- To get started, clone this repository to your local machine:
git clone https://github.com/haloxil/gds-cc4.git - Install the required Python packages using pip:
pip install -r requirements.txt - Run the 1st task:
python src/restaurants.py - Run the 2nd task:
python src/restaurant_events.py - Run the 3rd task:
python src/threshold.py - View all csv outputs on the root folder
- Assume that populating empty values does not include the string 'Dummy'
- Assume that extracting the list of restaurants that have past events in April 2019 means that as long as April 2019 is within the event start date and event end date, we include that row of data. For example: if the event start date is 30-04-2019 and the event_end_date is 30-05-2019, we do not filter out this row of data.
- When determining the threshold for the different rating text based on aggregate rating, we find the minimum aggregate rating to be classified as that user text rating.
For this assignment, I have implemented IaC tools such as Terraform to provision a S3 bucket to read various files from AWS. I have commented them out for now as the S3 bucket is not public but I can show you how it works by contacting me for the access and secret keys to run it locally on your laptop as well.
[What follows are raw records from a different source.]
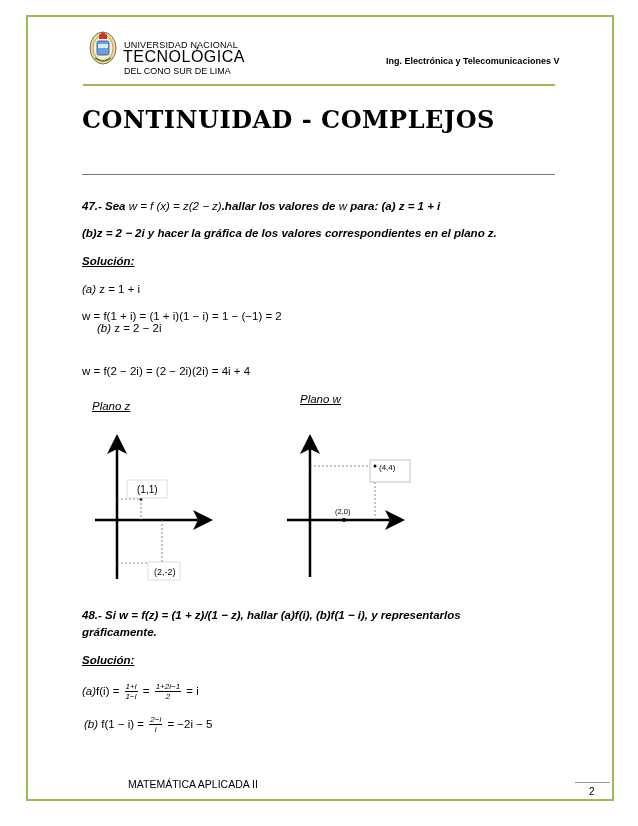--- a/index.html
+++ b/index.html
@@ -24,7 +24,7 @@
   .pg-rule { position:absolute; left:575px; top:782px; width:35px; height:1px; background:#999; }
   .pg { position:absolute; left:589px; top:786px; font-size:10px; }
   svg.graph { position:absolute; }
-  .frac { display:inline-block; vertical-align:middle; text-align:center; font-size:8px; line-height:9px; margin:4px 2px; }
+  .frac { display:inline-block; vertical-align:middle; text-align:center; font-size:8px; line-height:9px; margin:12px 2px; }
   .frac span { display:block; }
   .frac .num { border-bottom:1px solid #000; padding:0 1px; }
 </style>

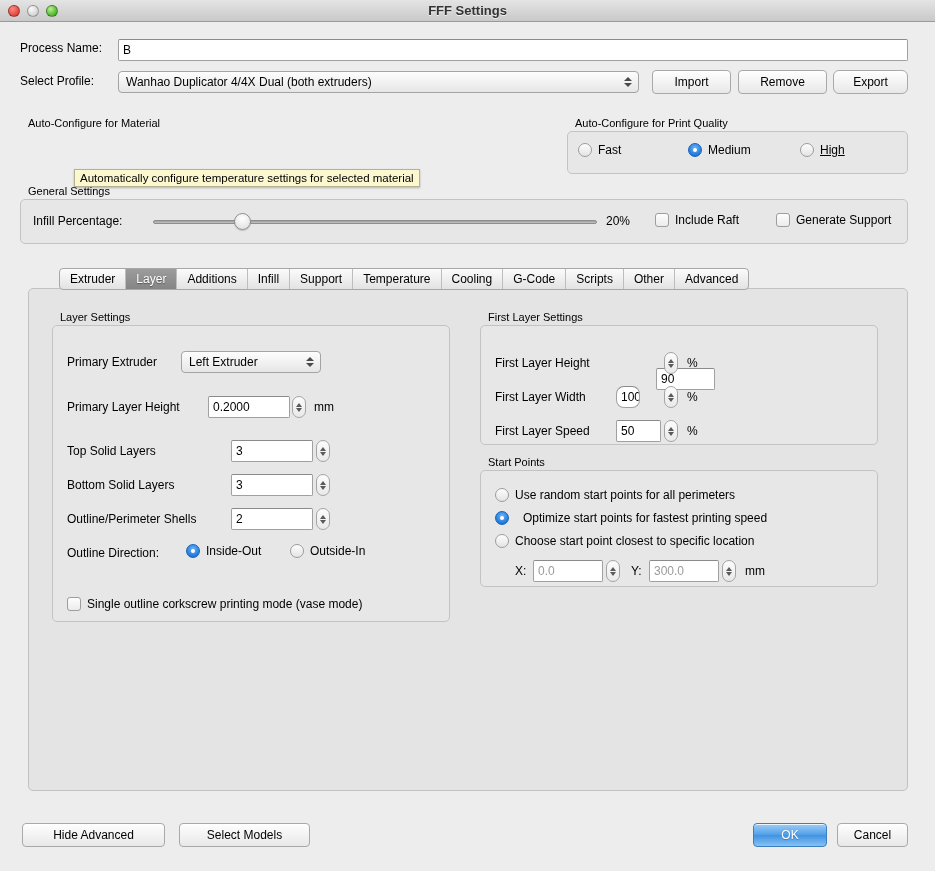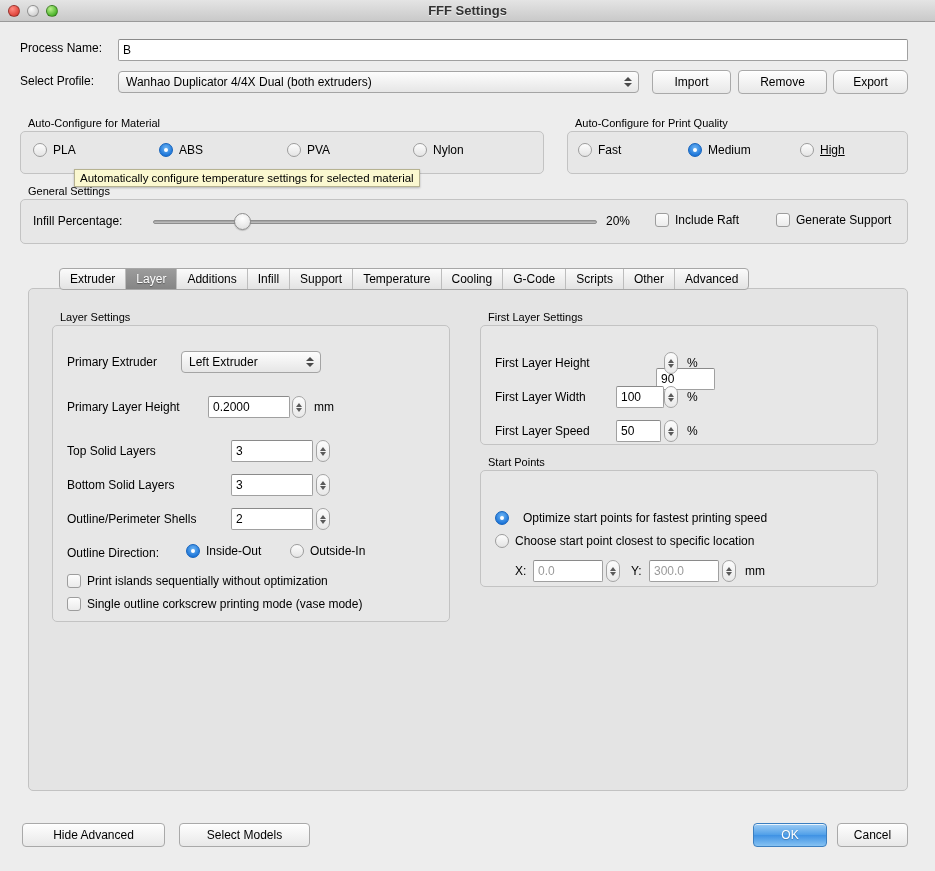--- a/index.html
+++ b/index.html
@@ -191,24 +191,6 @@
 
 <div class="group" style="left:20px; top:118px; width:524px; height:56px;">
   <div class="gtitle">Auto-Configure for Material</div>
-  <div class="gbody">
-    <div class="ctl" style="position:absolute; left:12px; top:11px;">
-      <span class="radio"></span>
-      <span class="lbl">PLA</span>
-    </div>
-    <div class="ctl" style="position:absolute; left:138px; top:11px;">
-      <span class="radio on"></span>
-      <span class="lbl">ABS</span>
-    </div>
-    <div class="ctl" style="position:absolute; left:266px; top:11px;">
-      <span class="radio"></span>
-      <span class="lbl">PVA</span>
-    </div>
-    <div class="ctl" style="position:absolute; left:392px; top:11px;">
-      <span class="radio"></span>
-      <span class="lbl">Nylon</span>
-    </div>
-  </div>
 </div>
 
 <div class="group" style="left:567px; top:118px; width:341px; height:56px;">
I plan to use Terraform to provision other AWS services as well.
To migrate this assignment onto the cloud, I will be using Lambda for the Python scripts and these scripts will be triggered with EventBridge upon someone modifying the List of Restaurants file on the S3 bucket. Once Lambda is triggered, it will run and store the csv output files in the same bucket but with a different key path. From there, we can use RedShift for our data lakehouse to create tables and views for further analysis that can be used to build dashboards on PowerBI for example. These AWS services will be monitored with CloudWatch.
These Lambda functions could be deployed using Docker and hosted on AWS ECR. It will be fully CI/CD with GitHub actions workflow to automate deployment, testing and building of code. Adding linting and integration tests to the GitHub Actions workflow is a good practice to ensure code quality and functionality before deploying the Lambda functions.